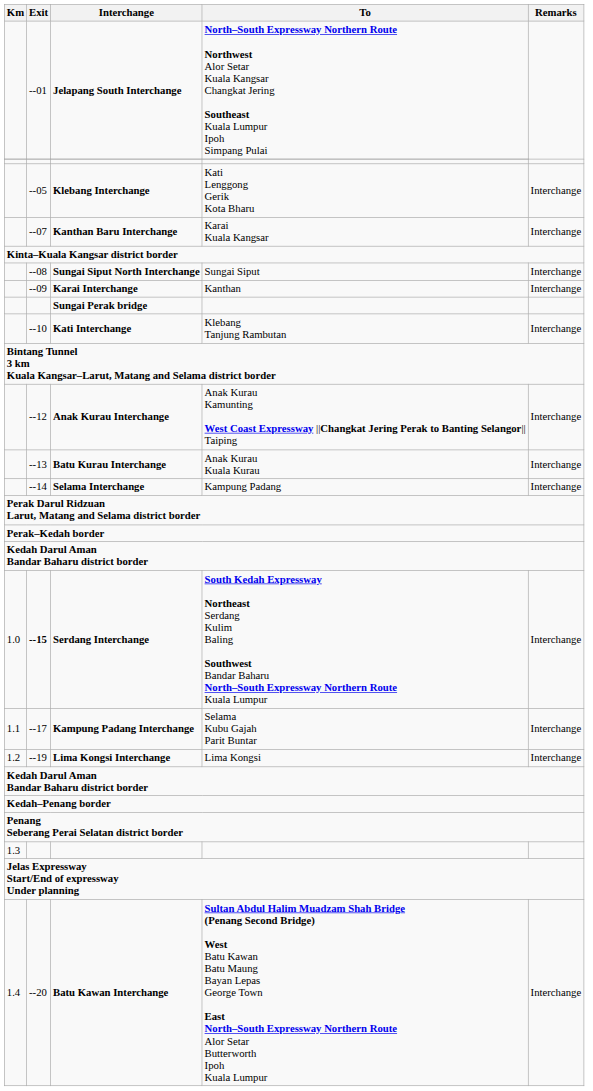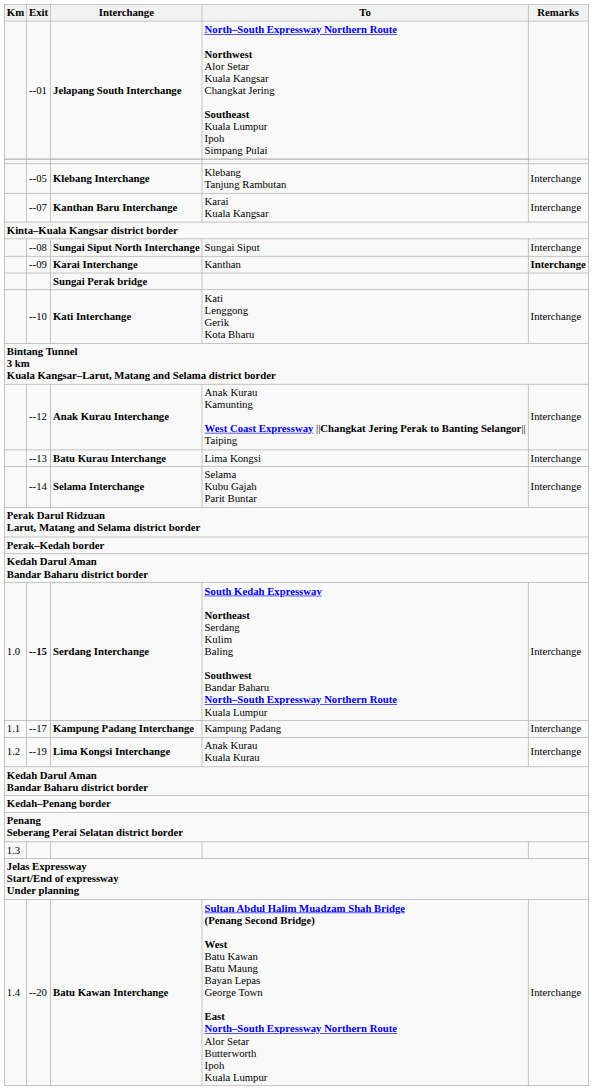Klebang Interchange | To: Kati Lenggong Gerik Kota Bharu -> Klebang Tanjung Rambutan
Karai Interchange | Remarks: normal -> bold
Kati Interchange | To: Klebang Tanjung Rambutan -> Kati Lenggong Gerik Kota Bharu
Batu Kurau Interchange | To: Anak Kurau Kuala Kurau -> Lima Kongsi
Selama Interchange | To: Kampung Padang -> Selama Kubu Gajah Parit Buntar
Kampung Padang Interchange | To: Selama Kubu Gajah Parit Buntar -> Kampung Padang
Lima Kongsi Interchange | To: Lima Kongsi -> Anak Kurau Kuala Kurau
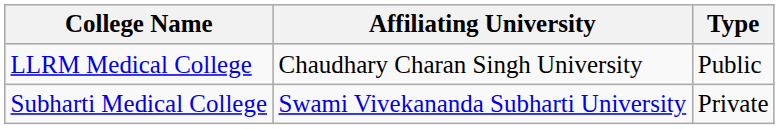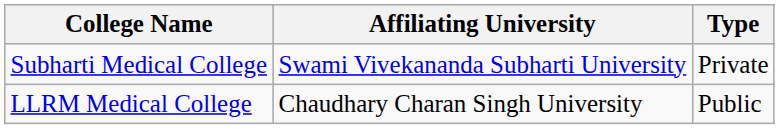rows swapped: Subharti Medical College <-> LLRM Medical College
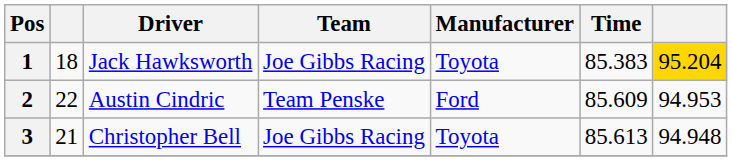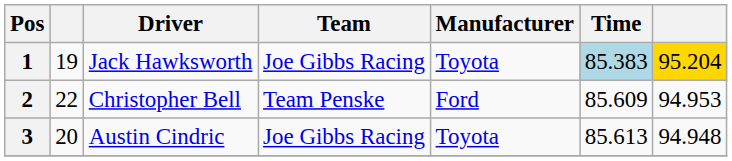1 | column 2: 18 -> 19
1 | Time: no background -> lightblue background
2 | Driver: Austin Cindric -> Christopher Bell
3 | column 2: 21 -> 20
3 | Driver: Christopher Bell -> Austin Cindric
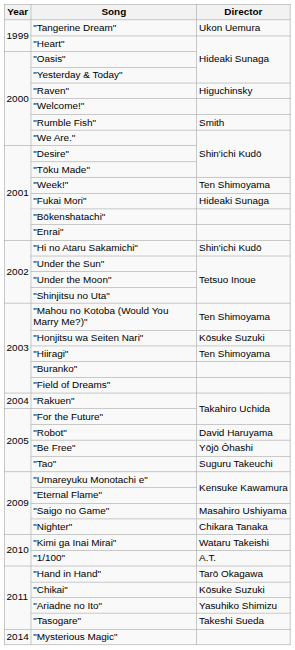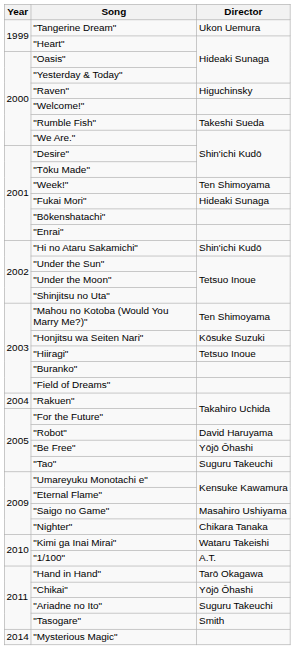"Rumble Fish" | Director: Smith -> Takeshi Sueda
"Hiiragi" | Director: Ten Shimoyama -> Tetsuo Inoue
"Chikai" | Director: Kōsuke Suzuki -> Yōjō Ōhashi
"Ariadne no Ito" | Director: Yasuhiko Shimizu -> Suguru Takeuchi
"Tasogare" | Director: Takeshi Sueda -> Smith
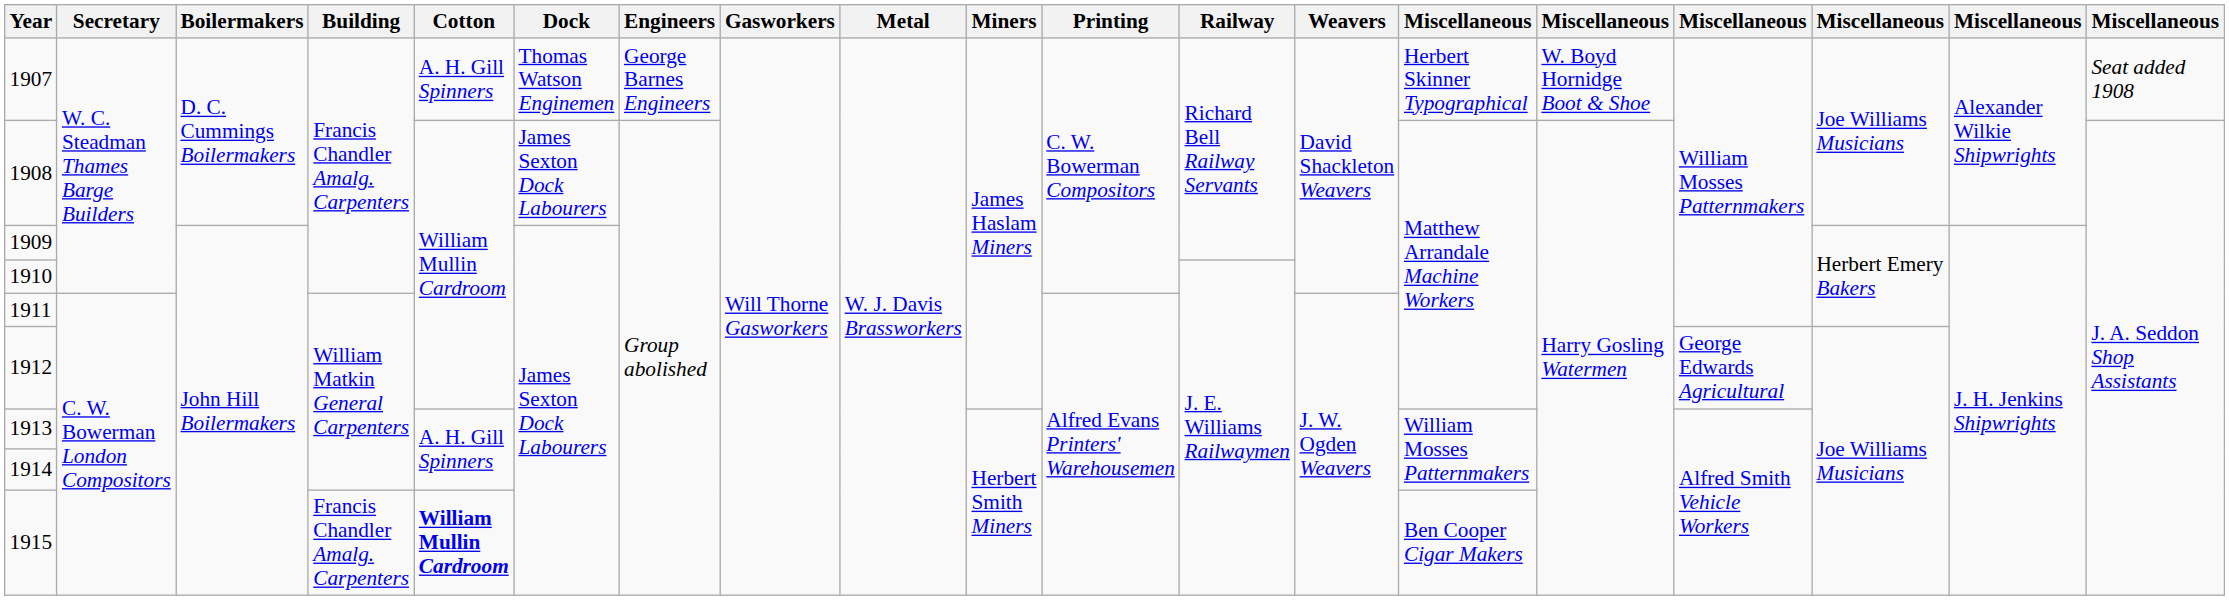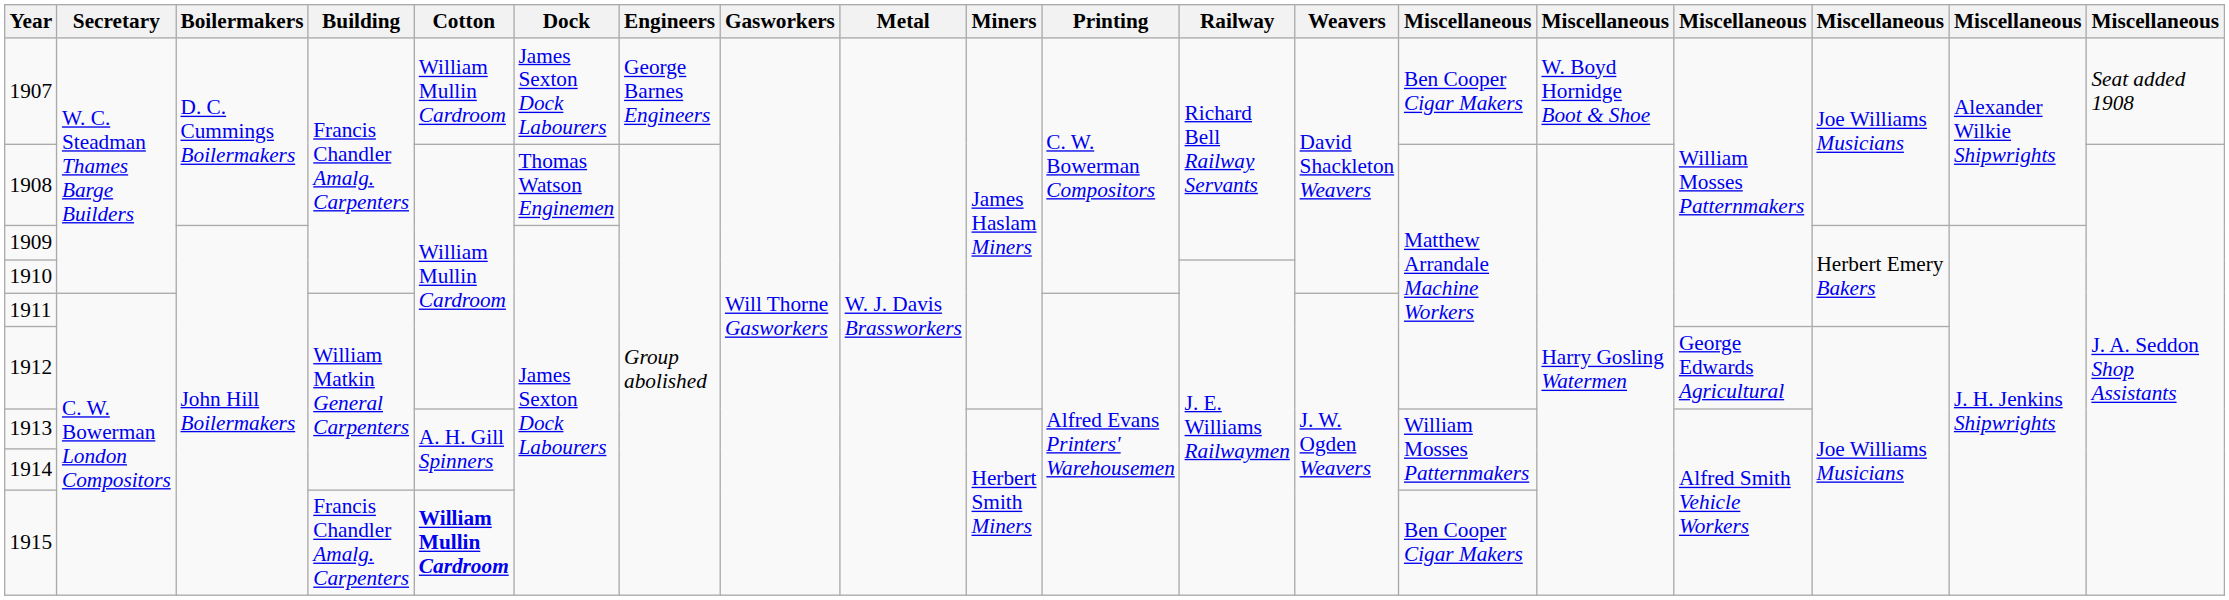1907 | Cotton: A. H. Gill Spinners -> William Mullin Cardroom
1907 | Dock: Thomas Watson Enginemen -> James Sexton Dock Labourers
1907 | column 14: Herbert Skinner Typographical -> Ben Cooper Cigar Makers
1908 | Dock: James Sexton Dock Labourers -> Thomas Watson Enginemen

________________

* GOAL OF THE EXERCISE: Update the records above by changing each "Director" to "Directed by" and leaving all else as it stands. Omit the pictures from your answer.

* THE OUTPUT:
Klebang Interchange | To: Kati Lenggong Gerik Kota Bharu -> Klebang Tanjung Rambutan
Karai Interchange | Remarks: normal -> bold
Kati Interchange | To: Klebang Tanjung Rambutan -> Kati Lenggong Gerik Kota Bharu
Batu Kurau Interchange | To: Anak Kurau Kuala Kurau -> Lima Kongsi
Selama Interchange | To: Kampung Padang -> Selama Kubu Gajah Parit Buntar
Kampung Padang Interchange | To: Selama Kubu Gajah Parit Buntar -> Kampung Padang
Lima Kongsi Interchange | To: Lima Kongsi -> Anak Kurau Kuala Kurau
rows swapped: Subharti Medical College <-> LLRM Medical College
1 | column 2: 18 -> 19
1 | Time: no background -> lightblue background
2 | Driver: Austin Cindric -> Christopher Bell
3 | column 2: 21 -> 20
3 | Driver: Christopher Bell -> Austin Cindric
"Rumble Fish" | Directed by: Smith -> Takeshi Sueda
"Hiiragi" | Directed by: Ten Shimoyama -> Tetsuo Inoue
"Chikai" | Directed by: Kōsuke Suzuki -> Yōjō Ōhashi
"Ariadne no Ito" | Directed by: Yasuhiko Shimizu -> Suguru Takeuchi
"Tasogare" | Directed by: Takeshi Sueda -> Smith
1907 | Cotton: A. H. Gill Spinners -> William Mullin Cardroom
1907 | Dock: Thomas Watson Enginemen -> James Sexton Dock Labourers
1907 | column 14: Herbert Skinner Typographical -> Ben Cooper Cigar Makers
1908 | Dock: James Sexton Dock Labourers -> Thomas Watson Enginemen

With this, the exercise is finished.